--- start Source material ---

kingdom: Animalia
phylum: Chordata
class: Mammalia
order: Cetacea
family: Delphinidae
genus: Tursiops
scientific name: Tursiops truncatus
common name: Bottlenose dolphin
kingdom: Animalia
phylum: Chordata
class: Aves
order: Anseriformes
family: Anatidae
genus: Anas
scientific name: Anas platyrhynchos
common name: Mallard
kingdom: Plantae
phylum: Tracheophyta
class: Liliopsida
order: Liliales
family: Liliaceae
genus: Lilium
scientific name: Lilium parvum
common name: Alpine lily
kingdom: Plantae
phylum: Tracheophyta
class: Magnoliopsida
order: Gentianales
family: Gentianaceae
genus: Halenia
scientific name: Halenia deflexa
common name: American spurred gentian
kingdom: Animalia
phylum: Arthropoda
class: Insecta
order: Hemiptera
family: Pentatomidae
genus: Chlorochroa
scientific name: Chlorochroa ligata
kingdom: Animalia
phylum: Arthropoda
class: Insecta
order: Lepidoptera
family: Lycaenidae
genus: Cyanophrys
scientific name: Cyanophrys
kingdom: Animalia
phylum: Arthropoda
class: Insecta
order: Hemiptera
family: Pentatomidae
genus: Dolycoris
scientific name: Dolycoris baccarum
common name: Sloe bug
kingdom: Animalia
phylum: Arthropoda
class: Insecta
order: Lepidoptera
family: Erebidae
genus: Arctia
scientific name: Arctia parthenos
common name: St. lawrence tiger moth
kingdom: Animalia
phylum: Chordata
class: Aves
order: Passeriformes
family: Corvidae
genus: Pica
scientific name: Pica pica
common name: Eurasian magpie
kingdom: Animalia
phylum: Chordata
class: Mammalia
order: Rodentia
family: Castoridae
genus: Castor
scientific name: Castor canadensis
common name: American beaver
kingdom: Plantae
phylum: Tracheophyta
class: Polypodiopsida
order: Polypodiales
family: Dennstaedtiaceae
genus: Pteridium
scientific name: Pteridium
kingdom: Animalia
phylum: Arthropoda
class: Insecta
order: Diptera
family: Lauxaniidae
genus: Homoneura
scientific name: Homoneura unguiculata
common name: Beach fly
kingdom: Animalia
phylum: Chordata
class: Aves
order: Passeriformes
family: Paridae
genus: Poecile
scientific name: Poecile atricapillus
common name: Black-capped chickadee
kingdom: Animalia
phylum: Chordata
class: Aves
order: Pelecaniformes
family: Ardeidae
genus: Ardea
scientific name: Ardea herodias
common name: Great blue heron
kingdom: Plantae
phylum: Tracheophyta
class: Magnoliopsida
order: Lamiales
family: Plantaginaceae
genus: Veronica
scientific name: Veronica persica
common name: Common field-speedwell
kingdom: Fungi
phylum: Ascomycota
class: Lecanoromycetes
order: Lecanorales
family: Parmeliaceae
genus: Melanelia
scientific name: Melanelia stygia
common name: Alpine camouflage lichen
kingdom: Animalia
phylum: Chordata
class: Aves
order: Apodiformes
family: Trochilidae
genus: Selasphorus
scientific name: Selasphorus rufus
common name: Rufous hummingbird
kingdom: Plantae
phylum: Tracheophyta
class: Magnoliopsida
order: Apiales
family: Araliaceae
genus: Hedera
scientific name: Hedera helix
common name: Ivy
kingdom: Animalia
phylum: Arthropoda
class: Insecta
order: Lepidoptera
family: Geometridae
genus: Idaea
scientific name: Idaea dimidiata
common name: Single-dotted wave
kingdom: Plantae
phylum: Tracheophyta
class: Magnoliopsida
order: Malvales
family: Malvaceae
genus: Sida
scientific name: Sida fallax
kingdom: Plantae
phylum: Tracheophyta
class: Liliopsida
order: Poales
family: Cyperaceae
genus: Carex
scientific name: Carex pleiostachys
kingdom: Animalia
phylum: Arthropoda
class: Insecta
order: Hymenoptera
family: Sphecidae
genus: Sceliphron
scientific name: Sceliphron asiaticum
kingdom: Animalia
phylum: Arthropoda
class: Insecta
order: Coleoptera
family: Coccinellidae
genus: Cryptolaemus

--- end Source material ---

- Given instruction:
Could you repeat every line of the listing above, word for word and in the same order?

- Result below:
kingdom: Animalia
phylum: Chordata
class: Mammalia
order: Cetacea
family: Delphinidae
genus: Tursiops
scientific name: Tursiops truncatus
common name: Bottlenose dolphin
kingdom: Animalia
phylum: Chordata
class: Aves
order: Anseriformes
family: Anatidae
genus: Anas
scientific name: Anas platyrhynchos
common name: Mallard
kingdom: Plantae
phylum: Tracheophyta
class: Liliopsida
order: Liliales
family: Liliaceae
genus: Lilium
scientific name: Lilium parvum
common name: Alpine lily
kingdom: Plantae
phylum: Tracheophyta
class: Magnoliopsida
order: Gentianales
family: Gentianaceae
genus: Halenia
scientific name: Halenia deflexa
common name: American spurred gentian
kingdom: Animalia
phylum: Arthropoda
class: Insecta
order: Hemiptera
family: Pentatomidae
genus: Chlorochroa
scientific name: Chlorochroa ligata
kingdom: Animalia
phylum: Arthropoda
class: Insecta
order: Lepidoptera
family: Lycaenidae
genus: Cyanophrys
scientific name: Cyanophrys
kingdom: Animalia
phylum: Arthropoda
class: Insecta
order: Hemiptera
family: Pentatomidae
genus: Dolycoris
scientific name: Dolycoris baccarum
common name: Sloe bug
kingdom: Animalia
phylum: Arthropoda
class: Insecta
order: Lepidoptera
family: Erebidae
genus: Arctia
scientific name: Arctia parthenos
common name: St. lawrence tiger moth
kingdom: Animalia
phylum: Chordata
class: Aves
order: Passeriformes
family: Corvidae
genus: Pica
scientific name: Pica pica
common name: Eurasian magpie
kingdom: Animalia
phylum: Chordata
class: Mammalia
order: Rodentia
family: Castoridae
genus: Castor
scientific name: Castor canadensis
common name: American beaver
kingdom: Plantae
phylum: Tracheophyta
class: Polypodiopsida
order: Polypodiales
family: Dennstaedtiaceae
genus: Pteridium
scientific name: Pteridium
kingdom: Animalia
phylum: Arthropoda
class: Insecta
order: Diptera
family: Lauxaniidae
genus: Homoneura
scientific name: Homoneura unguiculata
common name: Beach fly
kingdom: Animalia
phylum: Chordata
class: Aves
order: Passeriformes
family: Paridae
genus: Poecile
scientific name: Poecile atricapillus
common name: Black-capped chickadee
kingdom: Animalia
phylum: Chordata
class: Aves
order: Pelecaniformes
family: Ardeidae
genus: Ardea
scientific name: Ardea herodias
common name: Great blue heron
kingdom: Plantae
phylum: Tracheophyta
class: Magnoliopsida
order: Lamiales
family: Plantaginaceae
genus: Veronica
scientific name: Veronica persica
common name: Common field-speedwell
kingdom: Fungi
phylum: Ascomycota
class: Lecanoromycetes
order: Lecanorales
family: Parmeliaceae
genus: Melanelia
scientific name: Melanelia stygia
common name: Alpine camouflage lichen
kingdom: Animalia
phylum: Chordata
class: Aves
order: Apodiformes
family: Trochilidae
genus: Selasphorus
scientific name: Selasphorus rufus
common name: Rufous hummingbird
kingdom: Plantae
phylum: Tracheophyta
class: Magnoliopsida
order: Apiales
family: Araliaceae
genus: Hedera
scientific name: Hedera helix
common name: Ivy
kingdom: Animalia
phylum: Arthropoda
class: Insecta
order: Lepidoptera
family: Geometridae
genus: Idaea
scientific name: Idaea dimidiata
common name: Single-dotted wave
kingdom: Plantae
phylum: Tracheophyta
class: Magnoliopsida
order: Malvales
family: Malvaceae
genus: Sida
scientific name: Sida fallax
kingdom: Plantae
phylum: Tracheophyta
class: Liliopsida
order: Poales
family: Cyperaceae
genus: Carex
scientific name: Carex pleiostachys
kingdom: Animalia
phylum: Arthropoda
class: Insecta
order: Hymenoptera
family: Sphecidae
genus: Sceliphron
scientific name: Sceliphron asiaticum
kingdom: Animalia
phylum: Arthropoda
class: Insecta
order: Coleoptera
family: Coccinellidae
genus: Cryptolaemus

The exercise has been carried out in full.